Pemilihan Senator Dosen FDIK : Demokratis, Lancar, dan Penuh Kebersamaan
Padang, Suasana penuh kebersamaan dan semangat
demokrasi terasa hangat di ruang rapat pimpinan Fakultas Dakwah dan Ilmu
Komunikasi (FDIK) UIN Imam Bonjol Padang pada Kamis, 18 September 2025. Hari
itu menjadi momentum penting bagi sivitas akademika FDIK karena dilaksanakan pemilihan senator dosen yang akan mewakili fakultas di
tingkat universitas.
Kegiatan dimulai
dengan sambutan dari Dekan FDIK, Dr. Murisal, S.Ag., M.Pd., yang menekankan bahwa keberadaan
senator dosen memiliki peran strategis dalam memperkuat posisi fakultas di
lingkungan universitas. “Senator bukan sekadar simbol perwakilan, tetapi
pengemban amanah yang membawa suara kita bersama. Mereka harus menjadi jembatan
komunikasi dan perjuangan untuk kemajuan akademik,” ungkapnya penuh semangat.
Selain Dekan, kegiatan ini juga dihadiri oleh Wakil Dekan I Dr. Usman, M.A., Wakil Dekan II Dr. Zainal, M.Ag., dan Wakil Dekan III Dr. Muhammad Fauzi, M.Ag. Kehadiran para pimpinan ini memberi warna kebersamaan dan dukungan penuh terhadap proses demokrasi yang sehat di lingkungan kampus. Tidak ketinggalan, para guru besar lingkup FDIK, Kepala Tata Usaha, dosen, serta civitas akademika lainnya turut serta menghadiri dan menyukseskan acara pemilihan.
Proses pemilihan
berjalan dengan damai, tertib, dan penuh keakraban. Para dosen memberikan suara
dengan kesadaran bahwa pilihan mereka akan menentukan arah representasi FDIK di
universitas. Interaksi hangat, saling menyemangati, dan sikap saling menghargai
mewarnai jalannya pemilihan, mencerminkan kedewasaan demokrasi di kalangan
akademisi.
Setelah melalui
rangkaian pemungutan suara, dua nama akhirnya terpilih sebagai senator
perwakilan FDIK, yakni Dr. Afnibar, M.Pd., Kons. dan Dr.

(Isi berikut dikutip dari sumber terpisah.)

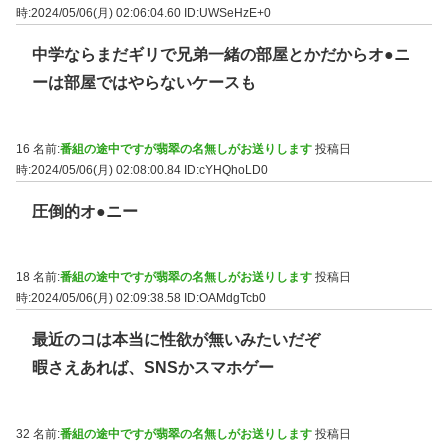
時:2024/05/06(月) 02:06:04.60
ID:UWSeHzE+0
中学ならまだギリで兄弟一緒の部屋とかだからオ●ニ
ーは部屋ではやらないケースも
16 名前:
番組の途中ですが翡翠の名無しがお送りします
投稿日
時:2024/05/06(月) 02:08:00.84
ID:cYHQhoLD0
圧倒的オ●ニー
18 名前:
番組の途中ですが翡翠の名無しがお送りします
投稿日
時:2024/05/06(月) 02:09:38.58
ID:OAMdgTcb0
最近のコは本当に性欲が無いみたいだぞ
暇さえあれば、SNSかスマホゲー
32 名前:
番組の途中ですが翡翠の名無しがお送りします
投稿日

Rahima Zakia, M.Pd. Keduanya dikenal sebagai akademisi yang
berdedikasi, berpengalaman, dan memiliki komitmen kuat dalam dunia pendidikan
serta pengabdian masyarakat.
Dekan FDIK, Dr.
Murisal, memberikan apresiasi atas proses pemilihan yang berlangsung damai dan
penuh kebersamaan. Beliau juga menaruh harapan besar kepada kedua senator
terpilih. “Kami percaya, dengan pengalaman dan dedikasi yang dimiliki, Dr.
Afnibar dan Dr. Rahima Zakia akan mampu membawa nama baik FDIK sekaligus
berkontribusi dalam memperkuat kebijakan universitas. Semoga keduanya dapat
menjadi inspirasi dan teladan dalam mengemban amanah,” ujarnya.
Kegiatan ditutup
dengan suasana hangat, penuh doa dan ucapan selamat dari seluruh hadirin. Lebih
dari sekadar sebuah agenda pemilihan, acara ini meninggalkan kesan mendalam
tentang arti kebersamaan, kepercayaan, dan tanggung jawab bersama dalam
membangun fakultas.
Dengan terpilihnya
dua senator dosen ini, FDIK menatap masa depan dengan optimisme. Besar harapan
agar fakultas semakin berperan aktif dalam perumusan kebijakan universitas,
memperluas kontribusi akademik, serta terus menjadi garda terdepan dalam
membangun generasi yang unggul dan berdaya saing.